If that sounds hard to believe, this quote from one loyal church member will help you understand the mentality of the congregation: “It’s not about coming to hear that I’m a sinner. That is so yuck. This fulfills my need to feel upbeat. The services are more happy and joyful, more interested in community and justice.”

Vosper has authored several books, including one called, With or Without God: Why the Way We Live is More Important Than What We Believe. On her website, she emphasizes, “We’re not going to stop trying to make the world a better place. We hope you don’t either.”

Vosper and her church community are clearly committed to living lives that benefit the Earth and those who live on it. They’re presumably doing many good things for society, and that’s commendable. But is Vosper’s claim true, that how we live is more important than what we believe?

As we’ll see in this post, this is bad secular wisdom.

It’s not consistent with atheism or Christianity!

Inconsistent with Atheism

Saying how we live is more important than what we believe presumes there is some way all people should live. No one has an objective basis for claiming that, however, if God doesn’t exist—should implies a moral obligation. But if humans are nothing more than a bunch of molecules in motion, to whom would we be morally obliged? To other molecules in motion? Clearly not. In a world without God, no one can prescribe a way of living for anyone else because there’s no moral authority, and, therefore, no objective basis for doing so. How a person “should” live can only be a matter of opinion.

An atheist who chooses a life of crime because he or she doesn’t believe there’s any moral significance to our existence is living more consistently within the atheistic worldview than one who claims all people should live in a particular way.

Inconsistent with Christianity

The Bible says that what you believe about Jesus has eternal significance:

  • John 3:16: “For God so loved the world that he gave his one and only Son, that whoever believes in him shall not perish but have eternal life.”
  • Romans 10:9: “If you declare with your mouth, ‘Jesus is Lord,’ and believe in your heart that God raised him from the dead, you will be saved.”
  • And John 14:6 says Jesus is the only way to God: “I am the way and the truth and the life. No one comes to the Father except through me.”

From a Christian perspective, how you live cannot be more important than what you believe—what you believe determines where you will spend eternity. To be clear, however, that doesn’t mean the way in which a Christian lives his or her life doesn’t matter. The Bible says that “faith by itself, if it is not accompanied by action, is dead” (James 2:17).

A genuine love for God results in a life of good works for God’s glory. Belief and action go hand-in-hand.

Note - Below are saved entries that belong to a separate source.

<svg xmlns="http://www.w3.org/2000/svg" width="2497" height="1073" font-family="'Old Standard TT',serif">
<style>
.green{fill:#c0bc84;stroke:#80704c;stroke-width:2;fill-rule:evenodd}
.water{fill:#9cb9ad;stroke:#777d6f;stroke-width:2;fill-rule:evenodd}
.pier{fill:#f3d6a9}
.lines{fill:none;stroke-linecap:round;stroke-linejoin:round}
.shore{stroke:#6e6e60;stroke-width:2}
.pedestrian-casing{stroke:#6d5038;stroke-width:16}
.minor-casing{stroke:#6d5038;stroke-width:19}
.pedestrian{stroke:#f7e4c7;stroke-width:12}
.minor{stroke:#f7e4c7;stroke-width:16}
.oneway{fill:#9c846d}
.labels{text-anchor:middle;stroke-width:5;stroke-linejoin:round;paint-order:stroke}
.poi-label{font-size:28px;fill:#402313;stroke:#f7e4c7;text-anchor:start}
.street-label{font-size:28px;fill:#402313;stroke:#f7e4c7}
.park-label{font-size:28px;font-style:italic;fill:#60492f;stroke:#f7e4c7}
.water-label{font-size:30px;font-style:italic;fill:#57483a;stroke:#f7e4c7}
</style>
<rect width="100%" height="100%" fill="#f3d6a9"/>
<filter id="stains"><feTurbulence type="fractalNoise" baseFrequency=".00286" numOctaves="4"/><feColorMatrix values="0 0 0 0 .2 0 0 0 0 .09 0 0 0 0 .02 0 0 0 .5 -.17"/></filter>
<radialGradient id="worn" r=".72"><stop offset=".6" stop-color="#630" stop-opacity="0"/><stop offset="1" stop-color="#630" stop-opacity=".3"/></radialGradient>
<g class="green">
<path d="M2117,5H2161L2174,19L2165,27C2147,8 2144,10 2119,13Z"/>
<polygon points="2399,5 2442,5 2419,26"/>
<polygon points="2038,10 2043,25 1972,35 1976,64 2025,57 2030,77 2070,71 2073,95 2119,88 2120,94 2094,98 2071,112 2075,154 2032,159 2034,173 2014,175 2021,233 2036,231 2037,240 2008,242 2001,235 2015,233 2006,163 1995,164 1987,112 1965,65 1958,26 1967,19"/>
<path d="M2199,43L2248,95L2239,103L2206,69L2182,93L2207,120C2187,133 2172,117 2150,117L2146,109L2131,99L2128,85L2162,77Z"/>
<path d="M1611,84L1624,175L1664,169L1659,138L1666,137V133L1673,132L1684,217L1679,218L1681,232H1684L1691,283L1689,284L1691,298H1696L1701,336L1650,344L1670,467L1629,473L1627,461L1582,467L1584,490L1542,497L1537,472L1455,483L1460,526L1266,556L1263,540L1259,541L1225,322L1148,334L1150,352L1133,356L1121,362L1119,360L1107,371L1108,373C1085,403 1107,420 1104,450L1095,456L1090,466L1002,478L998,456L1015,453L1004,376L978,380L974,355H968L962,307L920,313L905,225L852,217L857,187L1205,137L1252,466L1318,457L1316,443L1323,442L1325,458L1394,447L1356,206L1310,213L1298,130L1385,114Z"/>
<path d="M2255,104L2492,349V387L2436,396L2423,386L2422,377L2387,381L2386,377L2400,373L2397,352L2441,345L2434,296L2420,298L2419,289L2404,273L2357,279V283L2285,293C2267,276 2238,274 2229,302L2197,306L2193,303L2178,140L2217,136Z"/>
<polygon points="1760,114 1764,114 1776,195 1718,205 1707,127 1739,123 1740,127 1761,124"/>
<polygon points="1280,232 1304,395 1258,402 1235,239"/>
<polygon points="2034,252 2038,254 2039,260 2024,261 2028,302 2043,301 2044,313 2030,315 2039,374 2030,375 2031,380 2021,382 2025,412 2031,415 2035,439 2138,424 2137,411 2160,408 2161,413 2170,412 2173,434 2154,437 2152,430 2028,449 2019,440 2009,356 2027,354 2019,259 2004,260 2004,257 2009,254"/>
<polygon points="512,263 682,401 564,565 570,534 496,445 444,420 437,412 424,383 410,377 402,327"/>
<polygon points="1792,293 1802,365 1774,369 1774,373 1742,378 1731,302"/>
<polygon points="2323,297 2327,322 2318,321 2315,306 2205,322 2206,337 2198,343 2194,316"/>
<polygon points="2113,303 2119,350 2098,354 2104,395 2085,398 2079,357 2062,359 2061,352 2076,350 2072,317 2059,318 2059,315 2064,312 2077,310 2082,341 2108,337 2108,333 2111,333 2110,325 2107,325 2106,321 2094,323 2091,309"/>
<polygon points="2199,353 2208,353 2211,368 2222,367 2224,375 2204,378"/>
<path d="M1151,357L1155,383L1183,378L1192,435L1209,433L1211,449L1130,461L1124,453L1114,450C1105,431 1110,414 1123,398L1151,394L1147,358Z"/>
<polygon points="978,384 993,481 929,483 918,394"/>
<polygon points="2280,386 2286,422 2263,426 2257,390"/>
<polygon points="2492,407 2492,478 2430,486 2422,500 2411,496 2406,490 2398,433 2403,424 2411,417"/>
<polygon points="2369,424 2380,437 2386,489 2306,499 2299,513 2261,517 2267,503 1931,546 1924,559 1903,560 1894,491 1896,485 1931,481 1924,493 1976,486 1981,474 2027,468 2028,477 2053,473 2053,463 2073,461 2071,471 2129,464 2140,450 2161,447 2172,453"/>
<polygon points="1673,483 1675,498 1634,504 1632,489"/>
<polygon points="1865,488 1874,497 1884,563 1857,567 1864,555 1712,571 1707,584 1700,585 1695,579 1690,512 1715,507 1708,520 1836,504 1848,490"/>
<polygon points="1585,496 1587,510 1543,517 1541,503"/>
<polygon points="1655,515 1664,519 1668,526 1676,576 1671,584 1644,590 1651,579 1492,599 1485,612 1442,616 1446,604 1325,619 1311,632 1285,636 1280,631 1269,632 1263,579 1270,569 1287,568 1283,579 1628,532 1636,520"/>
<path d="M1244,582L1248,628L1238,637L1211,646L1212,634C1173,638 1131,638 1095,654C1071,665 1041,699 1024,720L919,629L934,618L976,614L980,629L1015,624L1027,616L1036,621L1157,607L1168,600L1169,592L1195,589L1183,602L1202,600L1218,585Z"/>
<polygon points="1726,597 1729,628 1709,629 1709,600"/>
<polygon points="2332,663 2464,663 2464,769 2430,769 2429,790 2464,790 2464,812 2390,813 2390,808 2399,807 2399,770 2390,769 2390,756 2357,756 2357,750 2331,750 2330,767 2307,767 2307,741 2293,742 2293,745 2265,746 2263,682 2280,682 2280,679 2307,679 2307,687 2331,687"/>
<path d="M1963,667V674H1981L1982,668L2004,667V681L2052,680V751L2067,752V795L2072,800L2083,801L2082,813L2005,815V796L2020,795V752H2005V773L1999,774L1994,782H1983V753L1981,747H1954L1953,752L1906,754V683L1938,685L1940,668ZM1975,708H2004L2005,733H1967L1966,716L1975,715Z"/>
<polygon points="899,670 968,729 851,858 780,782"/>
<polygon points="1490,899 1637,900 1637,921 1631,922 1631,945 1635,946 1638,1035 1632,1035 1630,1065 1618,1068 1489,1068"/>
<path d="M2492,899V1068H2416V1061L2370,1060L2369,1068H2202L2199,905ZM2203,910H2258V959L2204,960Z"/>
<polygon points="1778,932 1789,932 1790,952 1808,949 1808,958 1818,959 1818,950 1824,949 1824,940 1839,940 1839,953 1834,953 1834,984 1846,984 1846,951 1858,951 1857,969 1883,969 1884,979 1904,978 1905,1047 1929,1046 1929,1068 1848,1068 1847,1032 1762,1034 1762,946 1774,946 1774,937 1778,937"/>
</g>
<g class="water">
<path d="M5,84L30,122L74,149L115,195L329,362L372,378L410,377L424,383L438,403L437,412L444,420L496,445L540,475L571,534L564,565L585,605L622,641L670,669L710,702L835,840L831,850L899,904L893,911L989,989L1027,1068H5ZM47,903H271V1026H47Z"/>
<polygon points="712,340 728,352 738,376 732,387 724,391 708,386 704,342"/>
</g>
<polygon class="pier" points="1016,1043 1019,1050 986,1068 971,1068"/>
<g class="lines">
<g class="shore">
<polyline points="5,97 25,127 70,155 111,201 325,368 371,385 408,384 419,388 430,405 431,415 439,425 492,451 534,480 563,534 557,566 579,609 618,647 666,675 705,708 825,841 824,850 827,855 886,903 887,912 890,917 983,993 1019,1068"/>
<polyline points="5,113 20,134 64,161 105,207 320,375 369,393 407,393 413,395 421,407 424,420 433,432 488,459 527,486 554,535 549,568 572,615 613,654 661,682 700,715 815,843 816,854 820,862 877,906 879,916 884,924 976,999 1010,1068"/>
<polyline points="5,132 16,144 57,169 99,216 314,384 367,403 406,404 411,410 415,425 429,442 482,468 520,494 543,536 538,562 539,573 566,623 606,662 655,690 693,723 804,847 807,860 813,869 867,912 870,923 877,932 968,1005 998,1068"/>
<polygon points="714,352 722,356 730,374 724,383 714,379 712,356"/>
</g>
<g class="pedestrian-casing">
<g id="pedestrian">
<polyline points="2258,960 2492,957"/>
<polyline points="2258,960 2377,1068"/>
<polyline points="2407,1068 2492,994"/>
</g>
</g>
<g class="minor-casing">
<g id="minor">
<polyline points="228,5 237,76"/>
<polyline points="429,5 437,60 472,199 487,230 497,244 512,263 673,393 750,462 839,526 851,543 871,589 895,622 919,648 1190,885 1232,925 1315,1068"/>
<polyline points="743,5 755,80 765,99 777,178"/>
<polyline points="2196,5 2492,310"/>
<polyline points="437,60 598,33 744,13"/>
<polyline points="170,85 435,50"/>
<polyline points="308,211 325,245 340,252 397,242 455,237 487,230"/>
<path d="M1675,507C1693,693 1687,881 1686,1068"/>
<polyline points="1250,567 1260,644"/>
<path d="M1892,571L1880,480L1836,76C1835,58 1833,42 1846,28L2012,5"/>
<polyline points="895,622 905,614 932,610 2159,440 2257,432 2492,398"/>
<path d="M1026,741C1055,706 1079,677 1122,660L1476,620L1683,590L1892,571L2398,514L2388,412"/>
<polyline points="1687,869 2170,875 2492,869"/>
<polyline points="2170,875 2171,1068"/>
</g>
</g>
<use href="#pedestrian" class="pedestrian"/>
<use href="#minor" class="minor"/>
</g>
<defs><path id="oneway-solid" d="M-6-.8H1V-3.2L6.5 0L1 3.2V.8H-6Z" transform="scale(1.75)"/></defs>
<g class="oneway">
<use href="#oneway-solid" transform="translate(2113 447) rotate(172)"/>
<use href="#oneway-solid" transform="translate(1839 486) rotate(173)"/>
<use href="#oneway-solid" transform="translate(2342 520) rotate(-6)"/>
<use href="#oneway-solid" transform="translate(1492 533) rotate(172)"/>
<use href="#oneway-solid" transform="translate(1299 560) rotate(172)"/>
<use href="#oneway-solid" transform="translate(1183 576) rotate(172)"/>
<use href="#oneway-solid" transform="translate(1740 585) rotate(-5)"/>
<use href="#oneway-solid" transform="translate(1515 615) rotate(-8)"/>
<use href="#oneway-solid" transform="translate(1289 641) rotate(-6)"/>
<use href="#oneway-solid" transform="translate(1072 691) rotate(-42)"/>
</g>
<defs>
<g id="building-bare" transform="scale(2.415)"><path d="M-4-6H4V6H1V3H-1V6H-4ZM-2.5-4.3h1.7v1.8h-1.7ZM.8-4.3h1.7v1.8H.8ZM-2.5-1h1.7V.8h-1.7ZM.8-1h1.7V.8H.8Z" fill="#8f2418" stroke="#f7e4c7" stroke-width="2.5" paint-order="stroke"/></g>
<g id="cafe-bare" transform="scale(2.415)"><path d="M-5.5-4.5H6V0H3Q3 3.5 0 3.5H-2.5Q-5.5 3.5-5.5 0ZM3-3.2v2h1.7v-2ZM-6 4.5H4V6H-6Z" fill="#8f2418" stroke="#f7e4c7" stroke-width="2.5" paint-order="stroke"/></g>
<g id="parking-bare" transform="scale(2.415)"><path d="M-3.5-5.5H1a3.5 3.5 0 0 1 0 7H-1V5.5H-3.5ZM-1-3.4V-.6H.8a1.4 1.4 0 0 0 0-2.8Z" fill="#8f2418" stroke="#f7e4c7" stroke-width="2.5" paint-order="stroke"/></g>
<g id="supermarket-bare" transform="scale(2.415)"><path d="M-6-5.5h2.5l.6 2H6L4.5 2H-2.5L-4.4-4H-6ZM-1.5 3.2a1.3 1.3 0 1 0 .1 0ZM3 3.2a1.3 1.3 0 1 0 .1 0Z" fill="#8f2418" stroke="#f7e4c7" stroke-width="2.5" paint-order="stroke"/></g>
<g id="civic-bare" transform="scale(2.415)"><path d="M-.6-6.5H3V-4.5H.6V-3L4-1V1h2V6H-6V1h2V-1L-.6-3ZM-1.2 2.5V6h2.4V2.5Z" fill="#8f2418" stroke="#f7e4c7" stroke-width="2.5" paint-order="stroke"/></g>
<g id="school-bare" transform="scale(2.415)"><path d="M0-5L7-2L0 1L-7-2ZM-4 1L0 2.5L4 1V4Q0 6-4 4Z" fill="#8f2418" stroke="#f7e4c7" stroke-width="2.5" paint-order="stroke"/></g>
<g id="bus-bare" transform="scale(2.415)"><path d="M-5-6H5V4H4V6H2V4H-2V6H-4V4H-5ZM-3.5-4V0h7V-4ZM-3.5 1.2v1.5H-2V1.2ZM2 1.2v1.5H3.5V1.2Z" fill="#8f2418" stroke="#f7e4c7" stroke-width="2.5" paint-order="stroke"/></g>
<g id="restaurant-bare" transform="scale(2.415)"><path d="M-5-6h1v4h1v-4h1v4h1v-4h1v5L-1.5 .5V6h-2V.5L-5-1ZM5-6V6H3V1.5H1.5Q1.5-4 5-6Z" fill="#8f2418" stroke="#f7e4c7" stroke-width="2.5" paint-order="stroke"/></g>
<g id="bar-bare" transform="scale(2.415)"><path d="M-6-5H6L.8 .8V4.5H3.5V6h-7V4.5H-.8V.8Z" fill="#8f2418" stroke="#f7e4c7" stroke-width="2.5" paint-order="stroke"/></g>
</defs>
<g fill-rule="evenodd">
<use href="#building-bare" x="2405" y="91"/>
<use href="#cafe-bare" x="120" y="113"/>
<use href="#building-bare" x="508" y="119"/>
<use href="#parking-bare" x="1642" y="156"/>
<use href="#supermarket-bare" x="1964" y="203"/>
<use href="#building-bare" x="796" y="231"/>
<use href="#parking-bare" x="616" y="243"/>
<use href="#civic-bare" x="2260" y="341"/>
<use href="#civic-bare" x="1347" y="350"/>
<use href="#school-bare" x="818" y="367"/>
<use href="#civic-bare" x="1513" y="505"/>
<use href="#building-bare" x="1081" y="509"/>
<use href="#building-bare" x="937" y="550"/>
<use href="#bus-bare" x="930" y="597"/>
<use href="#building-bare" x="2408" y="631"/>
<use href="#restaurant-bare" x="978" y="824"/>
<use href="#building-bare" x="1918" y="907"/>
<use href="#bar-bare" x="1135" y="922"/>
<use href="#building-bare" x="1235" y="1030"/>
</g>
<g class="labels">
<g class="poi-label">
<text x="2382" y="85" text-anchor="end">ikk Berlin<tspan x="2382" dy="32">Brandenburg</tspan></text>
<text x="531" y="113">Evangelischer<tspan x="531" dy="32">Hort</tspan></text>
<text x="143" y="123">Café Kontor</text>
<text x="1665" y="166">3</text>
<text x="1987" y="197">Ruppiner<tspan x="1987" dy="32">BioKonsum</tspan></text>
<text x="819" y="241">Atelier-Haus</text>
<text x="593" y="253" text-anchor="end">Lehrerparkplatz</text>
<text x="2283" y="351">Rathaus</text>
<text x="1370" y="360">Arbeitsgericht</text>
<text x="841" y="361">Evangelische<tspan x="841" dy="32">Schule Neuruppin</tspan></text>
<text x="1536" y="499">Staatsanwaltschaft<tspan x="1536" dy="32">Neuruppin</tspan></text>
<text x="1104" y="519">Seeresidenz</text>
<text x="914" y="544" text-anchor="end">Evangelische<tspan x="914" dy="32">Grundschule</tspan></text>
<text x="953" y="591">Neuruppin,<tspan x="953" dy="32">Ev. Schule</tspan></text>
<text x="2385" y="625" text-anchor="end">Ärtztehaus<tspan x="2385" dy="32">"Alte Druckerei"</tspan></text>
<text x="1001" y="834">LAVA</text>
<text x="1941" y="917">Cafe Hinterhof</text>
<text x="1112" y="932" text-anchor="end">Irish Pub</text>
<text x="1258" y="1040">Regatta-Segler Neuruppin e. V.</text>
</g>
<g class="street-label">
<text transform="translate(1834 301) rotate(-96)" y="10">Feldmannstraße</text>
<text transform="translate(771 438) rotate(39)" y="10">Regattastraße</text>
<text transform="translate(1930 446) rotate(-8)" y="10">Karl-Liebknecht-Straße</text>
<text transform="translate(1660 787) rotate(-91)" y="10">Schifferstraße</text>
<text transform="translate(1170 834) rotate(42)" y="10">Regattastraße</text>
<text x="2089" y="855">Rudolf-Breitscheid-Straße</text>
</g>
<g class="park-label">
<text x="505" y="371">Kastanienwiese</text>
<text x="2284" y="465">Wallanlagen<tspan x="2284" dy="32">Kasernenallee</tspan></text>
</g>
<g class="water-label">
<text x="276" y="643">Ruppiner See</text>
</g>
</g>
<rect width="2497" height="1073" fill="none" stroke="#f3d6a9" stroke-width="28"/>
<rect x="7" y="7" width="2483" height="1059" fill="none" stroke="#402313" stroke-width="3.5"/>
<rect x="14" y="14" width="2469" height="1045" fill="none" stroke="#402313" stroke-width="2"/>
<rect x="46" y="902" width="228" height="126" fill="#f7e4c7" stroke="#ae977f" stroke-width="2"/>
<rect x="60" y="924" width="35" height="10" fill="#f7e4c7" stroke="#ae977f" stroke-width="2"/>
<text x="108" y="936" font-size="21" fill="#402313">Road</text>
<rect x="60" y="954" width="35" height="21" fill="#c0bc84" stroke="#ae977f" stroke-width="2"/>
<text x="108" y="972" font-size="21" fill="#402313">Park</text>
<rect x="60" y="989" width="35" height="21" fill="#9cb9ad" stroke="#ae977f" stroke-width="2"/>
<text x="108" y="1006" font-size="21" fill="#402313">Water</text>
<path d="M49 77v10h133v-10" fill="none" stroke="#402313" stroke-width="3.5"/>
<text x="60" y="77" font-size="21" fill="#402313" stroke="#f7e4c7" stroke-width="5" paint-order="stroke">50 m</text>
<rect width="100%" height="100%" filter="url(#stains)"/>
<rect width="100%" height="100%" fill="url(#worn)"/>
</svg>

Furthermore, only Christians and other theists have an objective basis for determining what it means to do “good” works in the first place. In a godless world, there’s no objective moral standard by which works can even be called good.

The Bottom Line

Anyone, regardless of what they believe about God, can do good things with their life. Christians, atheists, and people with all kinds of other beliefs help the homeless, give money to charities, participate in environmental causes, fight child abuse, advocate for crime victims, and much more. For atheists, doing things like these that Christians and other theists would call good is a matter of preference…one as morally legitimate as a life of crime. While some atheists, like Vosper, might say all people should live to make the world a better place, that’s an objective claim that’s inconsistent with an atheistic worldview. “How you live is more important than what you believe” is a belief itself, and ironically determines how a person lives.

While the lives of atheists and Christians sometimes look similar in the good works they do, the Bible is clear that those similarities don’t make believing in Jesus any less important.

Belief matters…in an eternally significant way.